Holz musste auf Außenangreiferin Denise Linz verzichten, die sich im Training verletzt hatte. Für sie kam die 18-jährige Alica Zimmer ins Team und machte ein ganz starkes Spiel. Noch stärker begann Svenja Conrad, die Holz im ersten Satz mit zwei Assen 2:0 in Führung brachte. Conrad (drei), Maike Herrmann (zwei), Zimmer und Höwer (jeweils einen) legten in diesem ersten Satz insgesamt sieben Asse hin und hatten großen Anteil daran, dass Holz die Gäste mit 25:14 vom Parkett fegte. Da konnte es sich Trainerin Doris Wandel sogar erlauben, der 16-jährigen Zuspielerin Leonie Dewes ihr Zweitliga-Heimdebüt zu ermöglichen.

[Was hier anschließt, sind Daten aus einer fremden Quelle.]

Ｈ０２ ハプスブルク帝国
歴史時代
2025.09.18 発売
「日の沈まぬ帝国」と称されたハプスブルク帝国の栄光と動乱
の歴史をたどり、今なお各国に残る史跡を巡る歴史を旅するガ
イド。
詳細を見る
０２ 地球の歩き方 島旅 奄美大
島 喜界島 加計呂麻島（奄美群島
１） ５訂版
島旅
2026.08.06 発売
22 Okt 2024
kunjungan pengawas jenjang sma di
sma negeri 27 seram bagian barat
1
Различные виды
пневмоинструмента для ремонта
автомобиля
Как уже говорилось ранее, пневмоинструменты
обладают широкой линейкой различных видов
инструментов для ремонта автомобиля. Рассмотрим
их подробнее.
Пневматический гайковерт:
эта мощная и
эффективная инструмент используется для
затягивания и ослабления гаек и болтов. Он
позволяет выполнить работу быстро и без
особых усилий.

Auch den zweiten Satz begann Holz bärenstark, führte bis zum 11:7 ständig und brach dann ein. Während Holz nur noch sieben Punkte machte, holte Bad Soden 18 und gewann den Satz. Der Grund: Die Aufschläge des TV Holz wurden immer schlechter, die Annahme fabrizierte Fehler und der Angriff blieb harmlos. Das ging auch in Satz drei so weiter, in dem Bad Soden ständig in Führung lag. Beim Stand von 13:19 aus Holzer Sicht schien der Satz verloren. Dann jedoch drehte Holz in der ausverkauften Halle, und von 300 Zuschauern fantastisch unterstützt, noch mal auf, kämpfte leidenschaftlich und wehrte mehrere Satzbälle ab. Lisa Riedel machte mit einem Ass den Sack zum 28:26 zu.

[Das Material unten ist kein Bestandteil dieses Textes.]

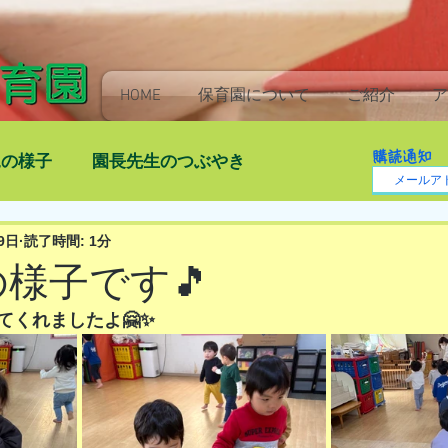
HOME
保育園について
ご紹介
ア
購読通知
児の様子
園長先生のつぶやき
9日
読了時間: 1分
)の様子です🎵
てくれましたよ🤗✨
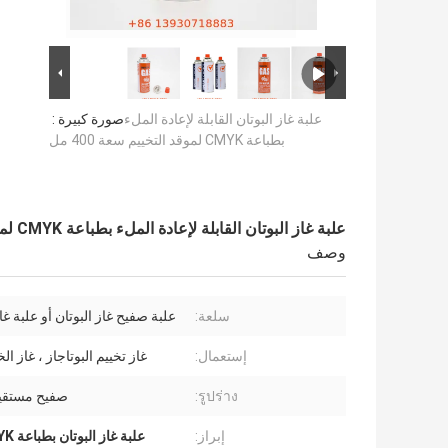
علبة غاز البوتان القابلة لإعادة الملء
صورة كبيرة :
بطباعة CMYK لموقد التخييم سعة 400 مل
علبة غاز البوتان القابلة لإعادة الملء بطباعة CMYK لموقد التخييم سعة 400 مل
وصف
سلعة:
علبة صفيح غاز البوتان أو علبة غاز
إستعمال:
غاز تخييم البوتاجاز ، غاز 
รูปร่าง:
صفيح مستقيم
إبراز:
علبة غاز البوتان بطباعة CMYK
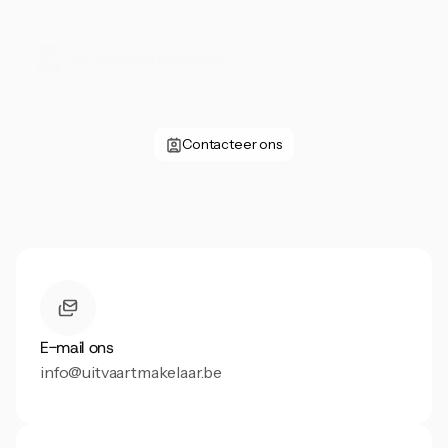
Contacteer ons
Uw
gratis
adviesgesprek
Plan
vandaag
uw
gratis
adviesgesprek
voor
een
uitvaartverzekering.
E-mail ons
info@uitvaartmakelaar.be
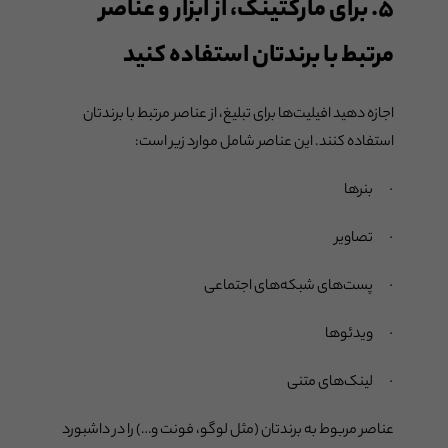
۵. برای مارکتینگ، از ابزار و عناصر
مرتبط با برندتان استفاده کنید
اجازه دهید افیلیت‌ها برای تبلیغ، از عناصر مرتبط با برندتان
استفاده کنند. این عناصر شامل موارد زیر است:
· بنرها
· تصاویر
· پست‌های شبکه‌های اجتماعی
· ویدئوها
· لینک‌های متنی
عناصر مربوط به برندتان (مثل لوگو، فونت و…) را در داشبورد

Im vierten Satz führte Holz kurz vor Schluss 19:13, der Dreier schien klar zu sein, doch dann der Einbruch: Nichts ging mehr, der Satz wurde 22:25 verloren. Doch im Tiebreak wirkte Holz wieder souverän, die Aufschläge waren brillant und Conrad sowie Riedel fabrizierten drei Asse, ehe Maike Herrmann mit einem Gewaltschlag von links den ersten Matchball zum 15:8 verwandelte. "In Satz zwei und vier war unsere Angabe nicht mehr präzise, und am Netz bekamen wir die Bälle um die Ohren geschlagen, vor allem über deren linke Angriffsseite haben wir Bad Soden nicht in den Griff bekommen. Aber am Schluss kam wieder unsere Angabe, wir haben wieder Druck gemacht und verdient gewonnen", bilanzierte Doris Wandel. Denise Linz wusste, bei wem man sich zu bedanken hatte: "Danke an das Publikum. Das hat uns heute den Sieg beschert."